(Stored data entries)

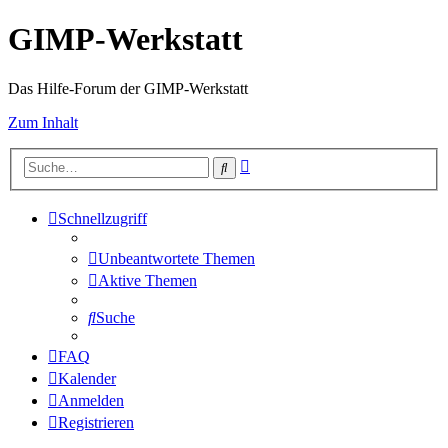
GIMP-Werkstatt
Das Hilfe-Forum der GIMP-Werkstatt
Zum Inhalt
Erweiterte
Suche
Suche
Schnellzugriff
Unbeantwortete Themen
Aktive Themen
Suche
FAQ
Kalender
Anmelden
Registrieren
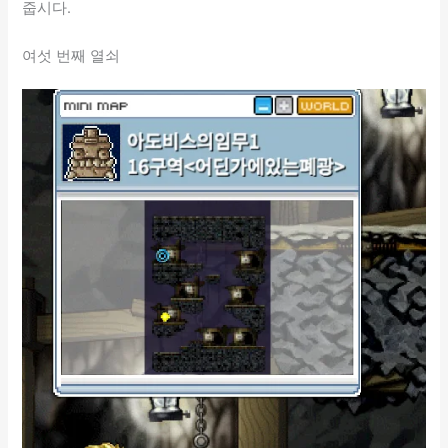
줍시다.
여섯 번째 열쇠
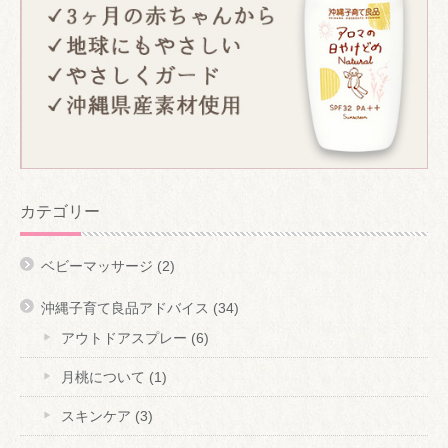
カテゴリー
ベビーマッサージ
(2)
沖縄子育て良品アドバイス
(34)
アウトドアスプレー
(6)
月桃について
(1)
スキンケア
(3)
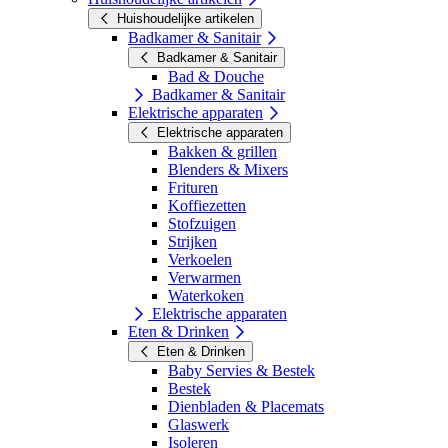
Huishoudelijke artikelen
Badkamer & Sanitair
Badkamer & Sanitair
Bad & Douche
Badkamer & Sanitair
Elektrische apparaten
Elektrische apparaten
Bakken & grillen
Blenders & Mixers
Frituren
Koffiezetten
Stofzuigen
Strijken
Verkoelen
Verwarmen
Waterkoken
Elektrische apparaten
Eten & Drinken
Eten & Drinken
Baby Servies & Bestek
Bestek
Dienbladen & Placemats
Glaswerk
Isoleren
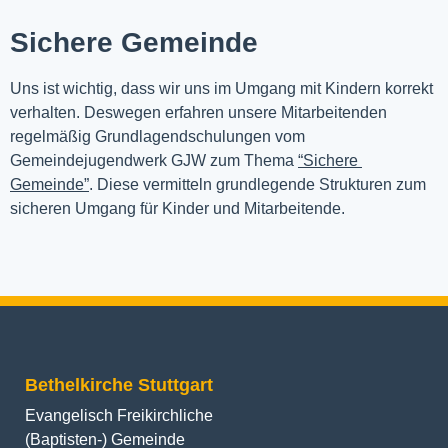
Sichere Gemeinde
Uns ist wichtig, dass wir uns im Umgang mit Kindern korrekt 
verhalten. Deswegen erfahren unsere Mitarbeitenden 
regelmäßig Grundlagendschulungen vom 
Gemeindejugendwerk GJW zum Thema 
“Sichere 
Gemeinde”
. Diese vermitteln grundlegende Strukturen zum 
sicheren Umgang für Kinder und Mitarbeitende.
Bethelkirche Stuttgart
Evangelisch Freikirchliche
(Baptisten-) Gemeinde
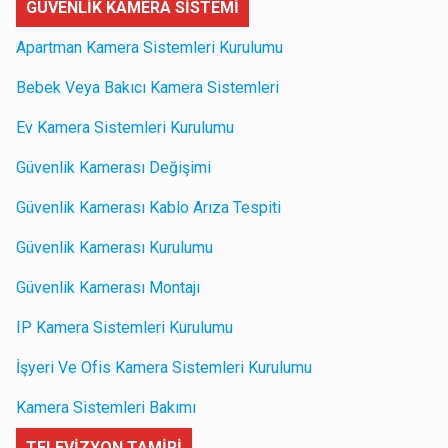
GÜVENLİK KAMERA SİSTEMİ
Apartman Kamera Sistemleri Kurulumu
Bebek Veya Bakıcı Kamera Sistemleri
Ev Kamera Sistemleri Kurulumu
Güvenlik Kamerası Değişimi
Güvenlik Kamerası Kablo Arıza Tespiti
Güvenlik Kamerası Kurulumu
Güvenlik Kamerası Montajı
IP Kamera Sistemleri Kurulumu
İşyeri Ve Ofis Kamera Sistemleri Kurulumu
Kamera Sistemleri Bakımı
TELEVİZYON TAMİRİ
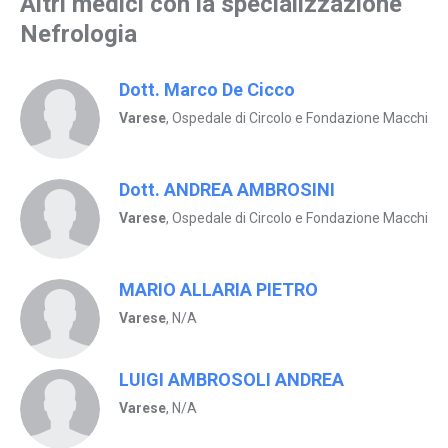
Altri medici con la specializzazione
Nefrologia
Dott. Marco De Cicco
Varese
, Ospedale di Circolo e Fondazione Macchi
Dott. ANDREA AMBROSINI
Varese
, Ospedale di Circolo e Fondazione Macchi
MARIO ALLARIA PIETRO
Varese
, N/A
LUIGI AMBROSOLI ANDREA
Varese
, N/A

(What to work on):
Please convert the stretch from the line containing "Sichere Gemeinde" through the line containing "grundlegende Strukturen zum", both included, into a JSON list of strings with one string per line and any blank lines left out.

(Response to this exercise):
[
  "Sichere Gemeinde",
  "Uns ist wichtig, dass wir uns im Umgang mit Kindern korrekt ",
  "verhalten. Deswegen erfahren unsere Mitarbeitenden ",
  "regelmäßig Grundlagendschulungen vom ",
  "Gemeindejugendwerk GJW zum Thema ",
  "“Sichere ",
  "Gemeinde”",
  ". Diese vermitteln grundlegende Strukturen zum "
]